### [Problem to solve]
Below are the records; restate all of them word for word.

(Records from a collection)
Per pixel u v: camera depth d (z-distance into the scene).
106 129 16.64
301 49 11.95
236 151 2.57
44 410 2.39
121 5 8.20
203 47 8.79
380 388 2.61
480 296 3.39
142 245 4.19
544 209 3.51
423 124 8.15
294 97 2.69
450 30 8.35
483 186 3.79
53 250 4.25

### [Answer for this exercise]
Per pixel u v: camera depth d (z-distance into the scene).
106 129 16.64
301 49 11.95
236 151 2.57
44 410 2.39
121 5 8.20
203 47 8.79
380 388 2.61
480 296 3.39
142 245 4.19
544 209 3.51
423 124 8.15
294 97 2.69
450 30 8.35
483 186 3.79
53 250 4.25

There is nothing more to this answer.